- NET Web Desk
A researcher at the Assam Don Bosco University (ADBU) – Dr Medari Janai Tham, has developed a Natural Language Processing (NLP) application – “Tham Khasi Annotated Corpus” for the purpose of computing Khasi dialect.
It is a set of computer approaches for analyzing and synthesizing human language, including speech and text.
Furthermore, generating a corpus – collection of machine-readable content is an important step in developing NLP systems for a language.
The British National Corpus (BNC) is the most extensively used corpus in English, which is popular among scholars due to its accessibility.
As there is no publicly-available corpus for Khasi, it is classified as a resource-poor language.
However, the release of “Tham Khasi Annotated Corpus”, which is accessible through the European Language Resources Association, has made a significant contribution in this subject (ELRA).
In order to ensure standardized tagging with other Indian dialects, the corpus has been manually linked using the formulated BIS (Bureau of Indian Standards) PoS (Parts-of-Speech) system.
Tham has been awarded with the Doctorate degree from the Computer Science and Engineering Department, ADBU for her thesis ‘Shallow Parsing for Khasi’ under the guidance of Prof.
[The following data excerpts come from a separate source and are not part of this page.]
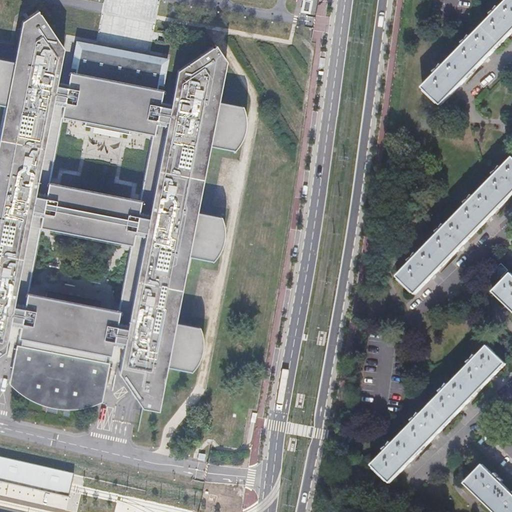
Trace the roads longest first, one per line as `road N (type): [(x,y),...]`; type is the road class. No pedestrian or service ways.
road 1 (primary): [(300,511),(352,229),(382,0)]
road 2 (primary): [(345,0),(266,511)]
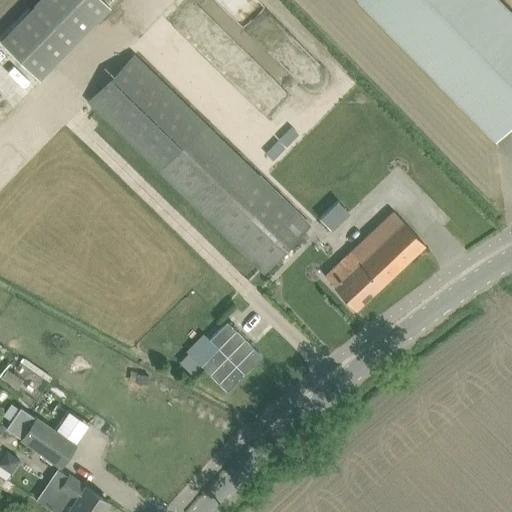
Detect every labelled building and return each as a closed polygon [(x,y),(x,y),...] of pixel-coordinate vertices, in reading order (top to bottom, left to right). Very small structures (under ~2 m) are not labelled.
[(111,7),(103,0),(38,0),(0,40),(41,79),(111,7)] [(511,13),(499,0),(360,0),(495,139),(511,122),(511,13)] [(134,54),(90,100),(265,271),(309,225),(134,54)] [(246,91),(253,105),(279,92),(272,78),(246,91)] [(338,200),(321,216),(333,229),(350,213),(338,200)] [(325,275),(356,309),(425,244),(394,211),(325,275)] [(184,264),(170,280),(183,292),(197,277),(184,264)] [(261,356),(227,322),(211,339),(219,347),(202,363),(228,389),(261,356)] [(21,438),(21,439),(60,466),(75,444),(21,407),(7,428),(21,438)] [(0,471),(9,476),(18,457),(4,451),(0,459),(0,471)] [(59,488),(47,506),(55,511),(102,511),(109,501),(93,490),(69,474),(68,476),(60,488),(59,488)]
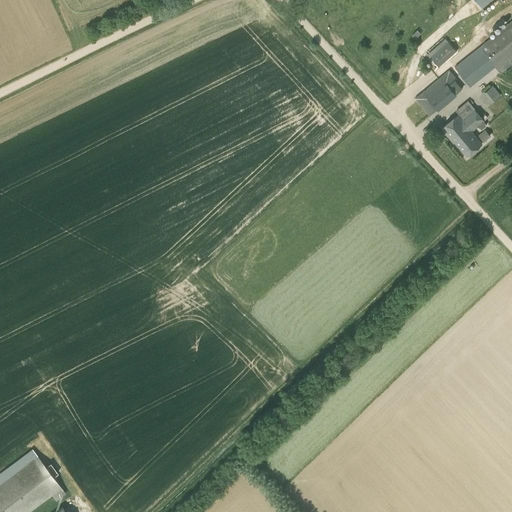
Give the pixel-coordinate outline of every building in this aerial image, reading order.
[(475,0),(481,8),(491,0),(475,0)] [(511,20),(454,67),(468,84),(493,64),(499,72),(511,62),(511,20)] [(448,41),(430,57),(441,69),(458,53),(448,41)] [(421,71),(424,75),(431,70),(428,66),(421,71)] [(439,110),(457,95),(456,94),(464,87),(449,70),(416,99),(424,109),(421,112),(424,115),(427,112),(430,116),(438,109),(439,110)] [(495,84),(485,93),(493,103),(503,95),(495,84)] [(455,142),(467,157),(482,144),(472,132),(478,127),(482,130),(487,126),(484,121),(482,119),(468,101),(457,111),(459,114),(441,129),(453,143),(455,142)] [(0,511),(65,511),(62,507),(54,511),(28,511),(61,487),(53,476),(58,473),(50,463),(45,466),(37,456),(32,449),(0,472),(0,511)]
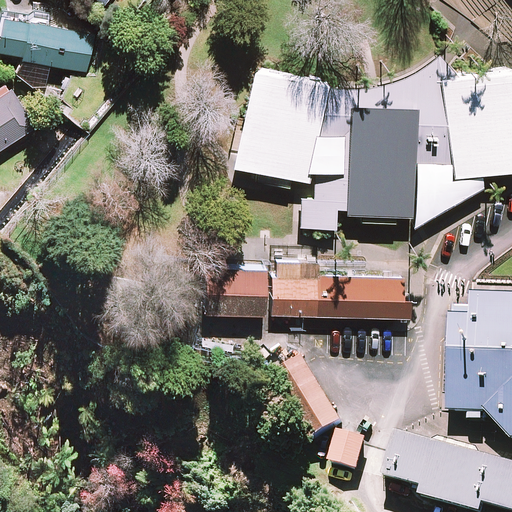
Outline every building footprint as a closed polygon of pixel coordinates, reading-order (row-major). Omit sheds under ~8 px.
[(93,35),(48,25),(49,19),(31,15),(29,21),(1,15),(0,21),(0,51),(85,70),(93,35)] [(312,195),(301,198),(299,225),(333,225),(336,206),(360,211),(359,219),(392,220),(393,214),(412,213),(412,224),(482,184),(480,172),(511,166),(511,66),(459,74),(438,54),(398,78),(347,87),(325,81),(251,65),(228,162),(255,167),(254,177),(286,184),(290,175),(305,177),(308,167),(314,168),(312,195)] [(0,146),(10,140),(14,146),(23,141),(20,135),(34,126),(6,81),(0,84),(0,146)] [(276,273),(270,272),(270,314),(405,317),(408,298),(403,295),(403,275),(318,270),(317,262),(276,260),(276,273)] [(264,272),(205,271),(204,312),(264,313),(264,272)] [(511,293),(475,292),(473,305),(457,308),(456,317),(450,317),(448,415),(488,414),(511,437),(511,293)] [(342,422),(304,357),(265,380),(303,445),(342,422)] [(369,438),(335,430),(326,465),(360,474),(369,438)] [(511,511),(511,465),(397,435),(386,478),(427,490),(425,499),(473,511),(484,511),(487,506),(511,511)]
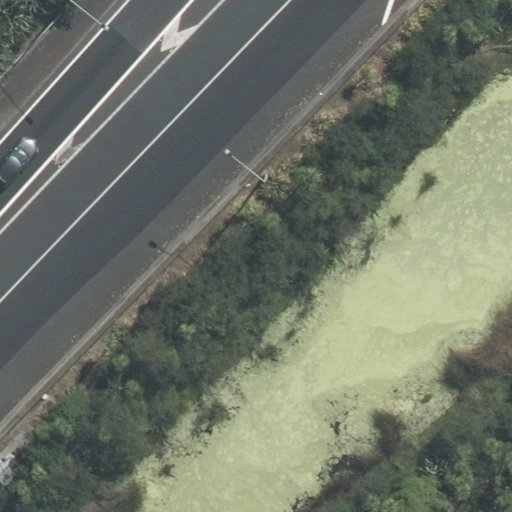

Pushpak Bhattacharyya of IIT Bombay.
Details of the corpus including the annotation scheme and the development of Khasi NLP tools are available in research papers published as part of her PhD and available in www.grammarkhasi.in, which also serves as a companion website of the book “Ka Grammar Khasi Da Ka Jingdro” published by Macmillan Education, India.
The BIS Khasi tagset, a Hybrid Khasi PoS tagger, an HMM Khasi PoS tagger, an NLTK Khasi POS tagger, an HMM Khasi shallow parser, and a Khasi shallow parser using the bi-directional gated recurrent unit; are among the other contributions made by Tham.